CURIOUS. When we last talked I seem to have got off on the wrong foot with you. I was not trying to hassle you, or talk you into a corner.
EAGER: It was a little scary. What were you trying to do?
CURIOUS My folks were people who talked much the way you do about God. I sort of went along with them, and then when we studied science in school, I just couldn’t believe the kinds of things they did. I found it hard to repeat creeds that made me believe in the Virgin birth and things like that.
EAGER: So you’re not a Christian now?
CURIOUS I am not sure what I am, agnostic maybe? But I miss something, and I really want to understand what makes believers tick.
EAGER: So you ask a lot of questions. Okay. But you also gave me some answers or some thoughts which doubted what I hold dear.
CURIOUS No offence intended. I want to find out things I really don’t know.
EAGER: Okay. Does science help you find things out, spiritual things?
CURIOUS Well, science shows us a wonderful world of nature. But the only permanent things seem to be energy and matter, in physics. All other things, from cells to human beings, come and go. Medical science helps a lot, but I end up feeling how fragile we people are. And now the ecology of the world is pretty fragile too. Death is built into the framework of the universe.
EAGER: Are your father and mother still living?
CURIOUS. Yes. They’re okay. Why do you ask?
EAGER: Did they make you feel that life would be permanent, that you would always be safe?
CURIOUS Yes. Till I found out about sex!
EAGER: Sex! Why sex? Didn’t they explain it to you?
CURIOUS Mostly what I should not be doing about sex! But then I realized that they did sex, and everyone does it, and that it is just part of a big circle we are all part of, kept moving by Sex and Death.
EAGER: Even primitive religions pick up that circle as divinely ordered, and have myths of resurrection based on the renewal of life in Spring.
CURIOUS So, isn’t the Christian story a myth. It’s much like Adonis and Persephone.
EAGER: Yes, it looks like the myths. I even have a friend who wants to say Happy Persephone Day at Easter! But Christians believe that the events of Jesus’ life really happened, and their reason for believing is that they experience a new life in their community of believers, and that new life is a resurrection.
CURIOUS But traditional believers stress Jesus bursting out of a coffin and reanimating the bodies of the dead, no matter what their stage of decomposition.
EAGER The artistic paintings put two different things together: Jesus’ resurrection, and a projected resurrection of all the dead. Artistic representations of faithful beliefs do not deal with population logistics!
CURIOUS So resurrection is some kind of new life experienced by Christians?
EAGER Yes. Hopes of life after death are a part of the belief, but the more immediate belief is the personal and community experience of Christians.
CURIOUS And does that new life experience give you a sense of the permanence of human life, beyond the circle of birth and death?
EAGER: Not so much permanence, as new birth.
CURIOUS So what is so comforting about that new birth, if it does not ensure that you will go on living?
EAGER: The new life we experience is one in which God is experienced all through our lives, and we see nature and other human people as in harmony with the beauty and certainty of God’s love.

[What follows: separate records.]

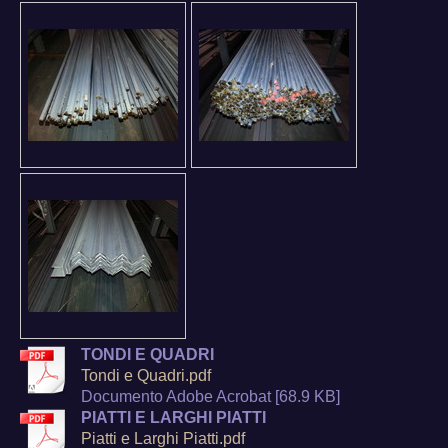
TONDI E QUADRI
Tondi e Quadri.pdf
Documento Adobe Acrobat [68.9 KB]
PIATTI E LARGHI PIATTI
Piatti e Larghi Piatti.pdf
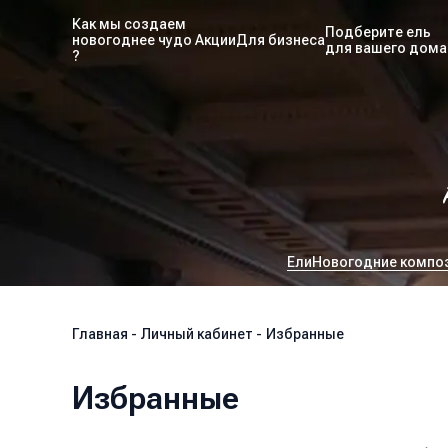
Как мы создаем
Подберите ель
новогоднее чудо
Акции
Для бизнеса
для вашего дома
?
Ели
Новогодние компо
Главная
-
Личный кабинет
-
Избранные
Избранные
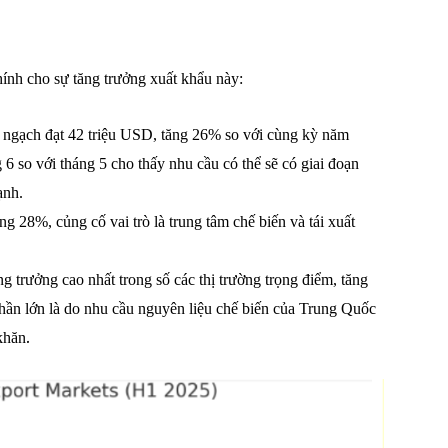
hính cho sự tăng trưởng xuất khẩu này:
m ngạch đạt 42 triệu USD, tăng 26% so với cùng kỳ năm
 6 so với tháng 5 cho thấy nhu cầu có thể sẽ có giai đoạn
ạnh.
g 28%, củng cố vai trò là trung tâm chế biến và tái xuất
trưởng cao nhất trong số các thị trường trọng điểm, tăng
hần lớn là do nhu cầu nguyên liệu chế biến của Trung Quốc
.
khăn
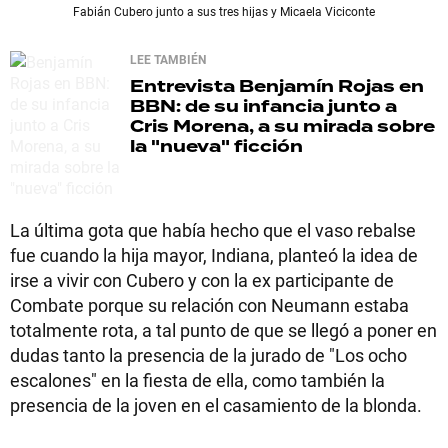
Fabián Cubero junto a sus tres hijas y Micaela Viciconte
LEE TAMBIÉN
Entrevista
Benjamín Rojas en
BBN: de su infancia junto a
Cris Morena, a su mirada sobre
la "nueva" ficción
La última gota que había hecho que el vaso rebalse
fue cuando la hija mayor, Indiana, planteó la idea de
irse a vivir con Cubero y con la ex participante de
Combate porque su relación con Neumann estaba
totalmente rota, a tal punto de que se llegó a poner en
dudas tanto la presencia de la jurado de "Los ocho
escalones" en la fiesta de ella, como también la
presencia de la joven en el casamiento de la blonda.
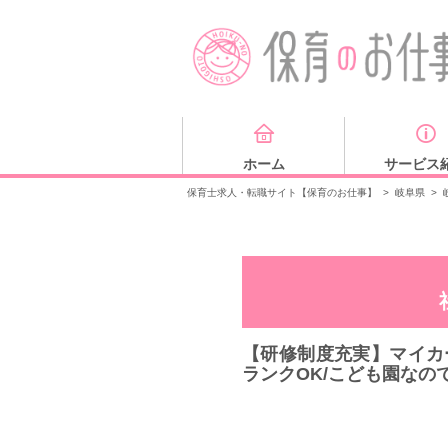
ホーム
サービス
保育士求人・転職サイト【保育のお仕事】
>
岐阜県
>
【研修制度充実】マイカ
ランクOK/こども園なの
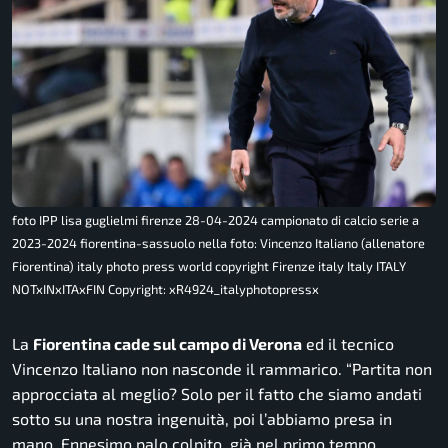
foto IPP lisa guglielmi firenze 28-04-2024 campionato di calcio serie a
2023-2024 fiorentina-sassuolo nella foto: Vincenzo Italiano (allenatore
Fiorentina) italy photo press world copyright Firenze italy Italy ITALY
NOTxINxITAxFIN Copyright: xR4924_italyphotopressx
La
Fiorentina cade sul campo di Verona
ed il tecnico
Vincenzo Italiano non nasconde il rammarico. “
Partita non
approcciata al meglio? Solo per il fatto che siamo andati
sotto su una nostra ingenuità, poi l’abbiamo presa in
mano. Ennesimo palo colpito, già nel primo tempo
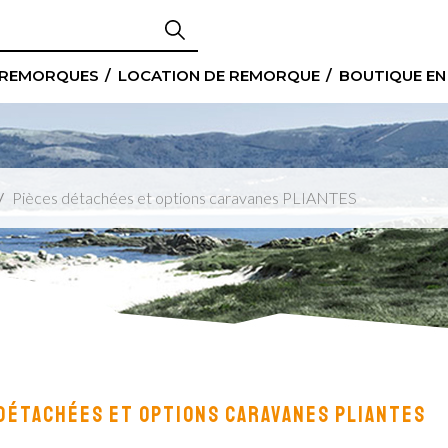
 REMORQUES
LOCATION DE REMORQUE
BOUTIQUE EN
Pièces détachées et options caravanes PLIANTES
DÉTACHÉES ET OPTIONS CARAVANES PLIANTES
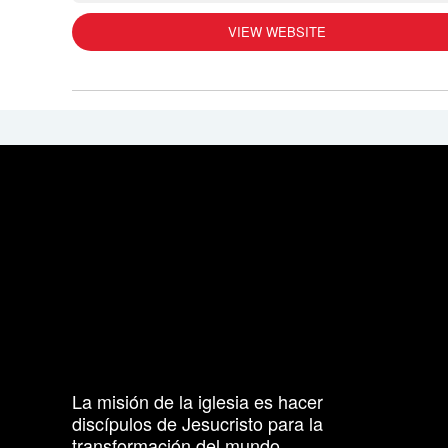
VIEW WEBSITE
La misión de la iglesia es hacer
discípulos de Jesucristo para la
transformación del mundo.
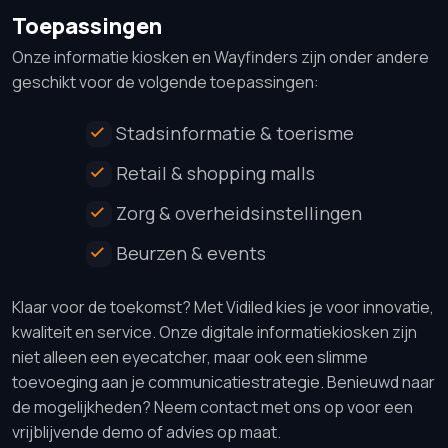
Toepassingen
Onze informatie kiosken en Wayfinders zijn onder andere
geschikt voor de volgende toepassingen:
Stadsinformatie & toerisme
Retail & shopping malls
Zorg & overheidsinstellingen
Beurzen & events
Klaar voor de toekomst? Met Vidiled kies je voor innovatie,
kwaliteit en service. Onze digitale informatiekiosken zijn
niet alleen een eyecatcher, maar ook een slimme
toevoeging aan je communicatiestrategie. Benieuwd naar
de mogelijkheden? Neem contact met ons op voor een
vrijblijvende demo of advies op maat.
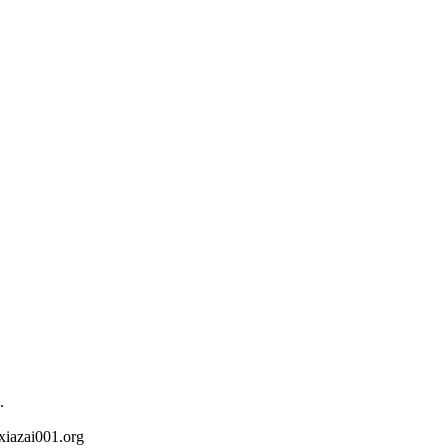
.
iazai001.org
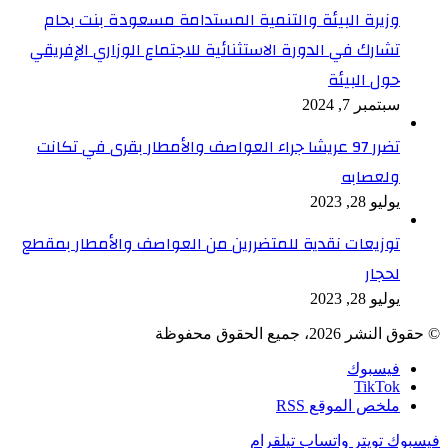
وزيرة البيئة والتنمية المستدامة مسعودة بنت بحام
تشارك في الدورة الاستثنائية للاجتماع الوزاري الإفريقي
حول البيئة
سبتمبر 7, 2024
تضرر 97 عريشا جراء العواصف والأمطار بقرى في تكانت
ولعصابه
يوليو 28, 2023
توزيعات نقدية للمتضررين من العواصف والأمطار بمقطع
لحجار
يوليو 28, 2023
© حقوق النشر 2026، جميع الحقوق محفوظة
فيسبوك
TikTok
ملخص الموقع RSS
فيسبوك
تويتر
واتساب
تيلقرام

CURIOUS How about pain, suffering and death? Where do they fit in the new kind of life?
EAGER There is one thing above all about God which makes these endurable and even meaningful.
CURIOUS What is that?
EAGER: That God never leaves us, never has, and never will. That God is faithful, such as what a human lover and beloved can experience.
CURIOUS Isn’t that sex again?
EAGER: Yes, and just as sexual love is risky, and parental love has risks, so God’s love is risky: we do not risk losing God, but even as in the new life we experience now, we risk losing ourselves, even losing our human lives and hopes and friends, but God is always there.
CURIOUS What I need to know is whether there is anything among scientists like that experience of a God who is always there and is in some sense faithful.